襲来!!使い魔猫とアシスタントアンドロイド

「いててて…」

 ベッドに寝そべった老人、ヘルニアがいつものように治療を受けていた。

 慢性的な腰痛も生活に支障をきたさない程度には軽減されている。というより、新たな治療魔術の実験代わりに使われているだけだ。


「珍しいですね。診療所に他の人がいるなんて」

「ああ、町はずれってこともあって奇病患者と物好きぐらいしか来ないからな。俺も初めての出来事だ」


 全くの偶然であるが、ヘルニアの来院治療日と前話のヘモフィの治療日が被ったのだ。過剰造血病の治療は済んだが、血友病の治療は終わっていない。若干過食症に片足を突っ込みかけているので、そのカウンセリングも含めてだ。


「この針治療って、いつまでやるんですかい?」

「さあな、針の配置で魔術を作れるが、どれが出来てどれが出来ないのかを確かめているだけだからな。ほとんど治療としての意味はない」


 ヘルニアが愕然とした表情を浮かべる。濁った色の白髪頭を掻きながら、「まぁいいか」と呟いた。

 レンドの気が済んだのか、治療という名の実験も終えて、服を着始める。着替えの途中で思い出したように雑談を始めた。もっとも、カルテをまとめるのに夢中で聞く気はないが…。


「ってわけで、最近悪魔狩りがうろついてて、町の人もピリピリしてるんですわ。先生も気を付けてくださいよ。口悪いから、悪魔と間違えられたりして…」

「下らん冗談だな…。悪魔狩り程度には負けないさ。」


 今でこそ医者として魔術を利用しているが、本来の彼は攻撃的な魔術を得意としていた。特にアカデミー時代に嫌いな教師を、魔術決闘でコテンパンにやっつけた事件は未だ足り継がれている。


 ヘルニアを帰したあと、ヘモフィの治療も終わらせる。昼食も食べ終え、診療所ではゆったりとした時間が流れていた。

「ドクターマギカ、お茶はいかが?」

「ああ、ありがとう」


 小さなトレーを両手で抱えて、スズがやってくる。

 その背後にはシルヴァもついてきていた。普段着ではなく、実験用の作業服の上に白衣という、斬新な服装である。


「この間の処置だけど、あれから何回も実験してみているけれど、成功の兆しは見えないわ」

「わざわざその報告のために来たのか?まあ、こっちも同じだ。成果はない」


 ヘモフィや彼の家族に掛けた魔術と電気信号。

 あの時は偶然成功したが、モルモットやマウスを使っての生体実験では成功せず、再現性を得られていない。これでは、治療法として発表することは出来ない。
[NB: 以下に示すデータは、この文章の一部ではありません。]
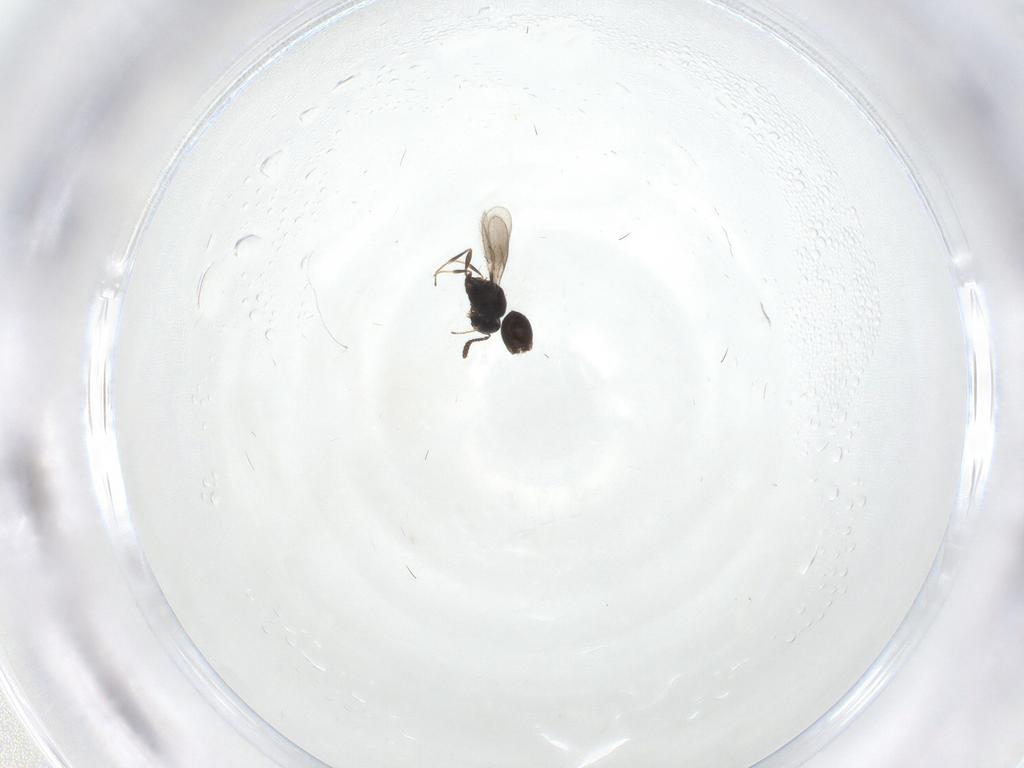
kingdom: Animalia
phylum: Arthropoda
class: Insecta
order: Hymenoptera
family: Scelionidae
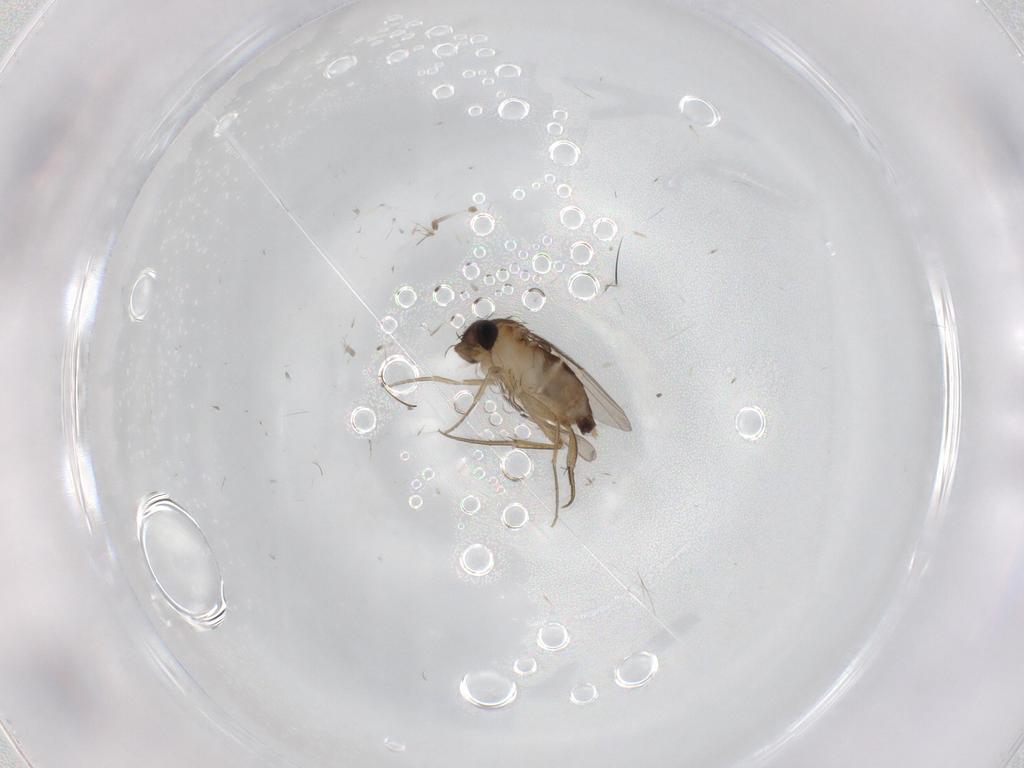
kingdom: Animalia
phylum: Arthropoda
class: Insecta
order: Diptera
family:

「他の角度から実験してみてもいいけど、たぶんうまくいくとは思えないわ。」

「科学と魔術が併せられれば、それこそどんな患者でも治せるだろうし、不老不死や死者蘇生だって夢じゃないが…」

 スズの前ということもあって言葉を濁す。


 端的に言えば、不可能に近い。

 それぞれを補完するような性質を持つ二つの技術だが、これ以上の発展が望めないのは、科学と魔術の融合が成功した事例が僅かであるためだ。

 レンドとシルヴァでいえば、たった二回。


「奇跡の力と、奇跡を捨てた力。相反するというのか…」

 レンドが悲しそうにつぶやく。それはまるで、シルヴァの科学を受け入れたいという彼の願いを表すような表情だった。


「ありゃ、お取込み中だったかな。ドクター」

「マスター、タダイマモドリマシタ」


 玄関ではなく、診療所の窓から侵入してきたのは、不審な形状の機械マキナと魔女が飼っているような黒猫だった。
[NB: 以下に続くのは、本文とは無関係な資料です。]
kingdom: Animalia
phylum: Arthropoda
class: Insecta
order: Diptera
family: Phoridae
 クレーンゲームのアームが猫を抱いており、機械の頭上にはプロペラが回転している。

 なれた様子でアームから飛び出ると、きれいな着地を決めてスズの元へ向かう。嬉しそうに彼女が抱きとめると、「にゃあ」と媚びた様子で鳴いた。


「クロム、おかえり」

「ゴルディア、何か成果はあった?」


 レンドの使い魔であり、形式上はマギカ家の飼い猫であるクロムと、幼少期のシルヴァが原型を作り上げ、何度も改良を施している補助ロボットのゴルディア。

 彼らはそれぞれの主に命じられて、先日の事故現場の調査、ファスの店から薬を盗んだ者の捜索を行っていた。が、どちらも大した成果は得られなかったという。
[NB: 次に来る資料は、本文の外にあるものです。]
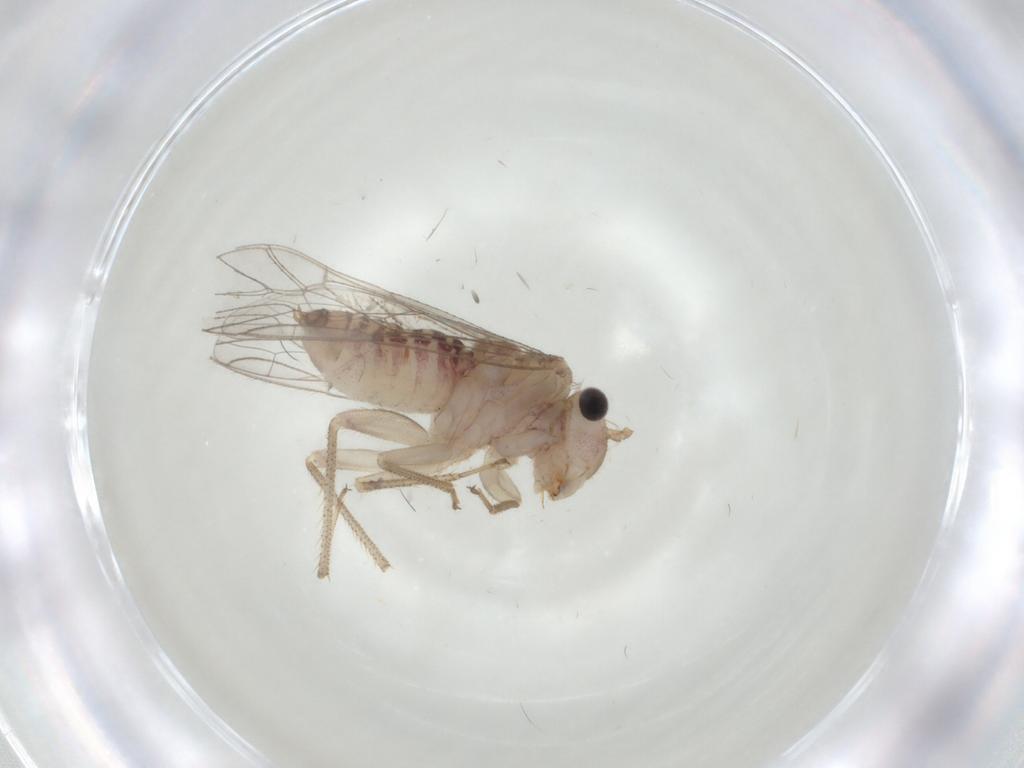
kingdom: Animalia
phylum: Arthropoda
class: Insecta
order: Psocodea
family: Philotarsidae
「一切の痕跡が残ってねえよ。事故そのものも、普遍的なものだったしな」

「デスガ、ブラド家ガ所有シテイタ馬カラ不審ナ細胞ガ発見サレマシタ。新種ノ『ウイルス』カト思ワレマス。」


 ゴルディアが採取したサンプルを見て、二人は驚く。


「詳しく検査を掛けなければ断定はできないが…」

「間違いないわ。ファクトアちゃんが契約していた妖精に付いていたものと同じに見える。」

 二人の目が輝いているのは、文字通りの意味であり、魔導具アーティファクト機械マキナの力である。科学者的な意味でも輝いているが。


「…それより、お昼ご飯…」


 スズが呟くと同時に全員のお腹が鳴る。ゴルディアはバッテリー切れを知らせるエラー音だ。

「……研究は後回しにするか」

「そうね、スズと約束したものね」


 普段から食事を疎かにする二人に呆れて、スズが条件を出したのだ。

 一日三食は可能な限りそろって食べること。

 きっちり約束させないと、二人はブロック栄養食で済ませようとするからだ。


「クロムはミルクでいい?ゴルディアにはオイルだよね」

「スズ、ありがとう。できれば残り物でいいから固形物をくれ」

「私ハオイルデハナク、替エノバッテリーデオ願イシマス」


 診療所と自宅を繋ぐ廊下を走っていく。

 クロムとゴルディアは彼女の唯一の友達といってもいい存在だ。それを分かって、一匹と一体はスズに懐いているのだ。むろん、打算抜きに一緒にいる部分もある。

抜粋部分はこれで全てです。